After making some eyebrow-raising comments about Rockets GM Daryl Morey and the NBA/China controversy on Monday, LeBron James briefly addressed the subject again on Tuesday, telling reporters that he hopes tension between the two sides dies down. However, as Ohm Youngmisuk of ESPN.com details, James made it clear that he doesn’t want to continue discussing the situation going forward, preferring to focus on the Lakers‘ quest for a championship.
“I’d be cheating my teammates by continuing to harp on something that won’t benefit us,” James said. “We’re trying to win a championship. That’s what we’re here for. We’re not politicians. It’s a huge political thing. But we are leaders and we can step up at times. I’m not saying at this particular time, but if you don’t feel like you should speak on things, you shouldn’t have to.”
James’ critical comments of Morey didn’t go over well in Hong Kong, where protestors chanted support for the Rockets’ GM on Tuesday, per an ESPN report. At that protest, LeBron jerseys were trampled and even burnt.
Here’s more on the ongoing NBA/China situation:
- Commissioner Adam Silver never did meet with Chinese Basketball Association chairman Yao Ming while he was in China, but they were speaking at least 10 times per day, a person with knowledge of the situation tells Tania Ganguli of The Los Angeles Times.
- Ganguli also writes that the NBA’s Chinese streaming partner Tencent, which suspended its broadcasts of preseason games in the wake of Morey’s tweet, resumed those broadcasts on Monday without explanation.
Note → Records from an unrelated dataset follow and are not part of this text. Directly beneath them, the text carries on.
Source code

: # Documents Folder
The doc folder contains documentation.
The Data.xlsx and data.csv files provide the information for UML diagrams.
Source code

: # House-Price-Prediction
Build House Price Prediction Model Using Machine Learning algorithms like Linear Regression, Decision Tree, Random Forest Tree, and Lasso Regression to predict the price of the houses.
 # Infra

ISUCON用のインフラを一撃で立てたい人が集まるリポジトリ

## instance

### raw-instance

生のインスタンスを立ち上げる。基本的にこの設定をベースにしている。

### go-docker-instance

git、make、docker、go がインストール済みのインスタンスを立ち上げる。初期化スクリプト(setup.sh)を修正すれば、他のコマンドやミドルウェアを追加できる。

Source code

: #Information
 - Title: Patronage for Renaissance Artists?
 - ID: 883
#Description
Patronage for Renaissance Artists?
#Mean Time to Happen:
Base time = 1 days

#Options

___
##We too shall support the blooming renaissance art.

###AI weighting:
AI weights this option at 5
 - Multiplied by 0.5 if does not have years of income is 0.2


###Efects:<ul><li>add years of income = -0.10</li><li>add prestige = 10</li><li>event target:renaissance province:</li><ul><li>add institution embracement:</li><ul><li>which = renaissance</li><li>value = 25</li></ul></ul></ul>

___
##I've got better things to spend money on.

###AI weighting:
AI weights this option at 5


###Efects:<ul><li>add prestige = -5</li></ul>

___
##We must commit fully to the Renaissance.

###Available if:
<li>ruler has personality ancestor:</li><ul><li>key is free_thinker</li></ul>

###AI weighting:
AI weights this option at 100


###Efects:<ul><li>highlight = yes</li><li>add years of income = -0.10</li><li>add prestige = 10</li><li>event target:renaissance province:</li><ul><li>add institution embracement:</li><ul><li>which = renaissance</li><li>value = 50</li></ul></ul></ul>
- Dave McMenamin of ESPN shares an engaging deep dive into the Lakers‘ and Nets‘ meeting last week with Silver in Shanghai, providing details on how LeBron and Kyrie Irving spoke up during that session. Among McMenamin’s interesting tidbits: James, Anthony Davis, Kyle Kuzma, and Rajon Rondo all had promotional appearances in China canceled, with one unnamed Lakers player losing a $1MM endorsement deal with a Chinese company due to the controversy. Based on a separate report from Bill Oram of The Athletic, that player may have been Kuzma.
- In a column on the China controversy, Sam Amick of The Athletic notes that Morey’s initial tweet supporting Hong Kong protestors was sparked by a specific development. Sources tell Amick that Morey’s message came in response to a new law enacted in Hong Kong banning face masks during public gatherings. The law is “widely seen as a tactic to identify dissidents,” Amick adds.